Copy the source text of every record below, keeping each line unchanged.

Saved data entries:
▽

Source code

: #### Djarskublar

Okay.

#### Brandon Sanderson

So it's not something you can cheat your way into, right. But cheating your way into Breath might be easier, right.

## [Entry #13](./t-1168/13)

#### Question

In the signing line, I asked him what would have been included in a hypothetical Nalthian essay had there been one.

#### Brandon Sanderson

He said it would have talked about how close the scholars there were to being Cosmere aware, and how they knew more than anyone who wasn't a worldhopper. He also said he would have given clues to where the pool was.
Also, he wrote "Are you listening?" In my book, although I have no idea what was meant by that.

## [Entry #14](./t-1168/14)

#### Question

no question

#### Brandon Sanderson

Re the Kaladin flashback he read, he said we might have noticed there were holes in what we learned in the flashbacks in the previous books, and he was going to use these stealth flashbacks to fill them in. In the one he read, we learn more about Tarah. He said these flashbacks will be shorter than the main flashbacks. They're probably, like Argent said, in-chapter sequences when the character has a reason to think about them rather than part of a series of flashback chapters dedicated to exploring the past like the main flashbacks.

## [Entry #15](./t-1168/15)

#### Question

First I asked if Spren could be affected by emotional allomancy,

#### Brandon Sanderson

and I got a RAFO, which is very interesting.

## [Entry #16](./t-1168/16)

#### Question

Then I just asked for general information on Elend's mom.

△

Response >>
Source code

: #### Djarskublar

Okay.

#### Brandon Sanderson

So it's not something you can cheat your way into, right. But cheating your way into Breath might be easier, right.

## [Entry #13](./t-1168/13)

#### Question

In the signing line, I asked him what would have been included in a hypothetical Nalthian essay had there been one.

#### Brandon Sanderson

He said it would have talked about how close the scholars there were to being Cosmere aware, and how they knew more than anyone who wasn't a worldhopper. He also said he would have given clues to where the pool was.
Also, he wrote "Are you listening?" In my book, although I have no idea what was meant by that.

## [Entry #14](./t-1168/14)

#### Question

no question

#### Brandon Sanderson

Re the Kaladin flashback he read, he said we might have noticed there were holes in what we learned in the flashbacks in the previous books, and he was going to use these stealth flashbacks to fill them in. In the one he read, we learn more about Tarah. He said these flashbacks will be shorter than the main flashbacks. They're probably, like Argent said, in-chapter sequences when the character has a reason to think about them rather than part of a series of flashback chapters dedicated to exploring the past like the main flashbacks.

## [Entry #15](./t-1168/15)

#### Question

First I asked if Spren could be affected by emotional allomancy,

#### Brandon Sanderson

and I got a RAFO, which is very interesting.

## [Entry #16](./t-1168/16)

#### Question

Then I just asked for general information on Elend's mom.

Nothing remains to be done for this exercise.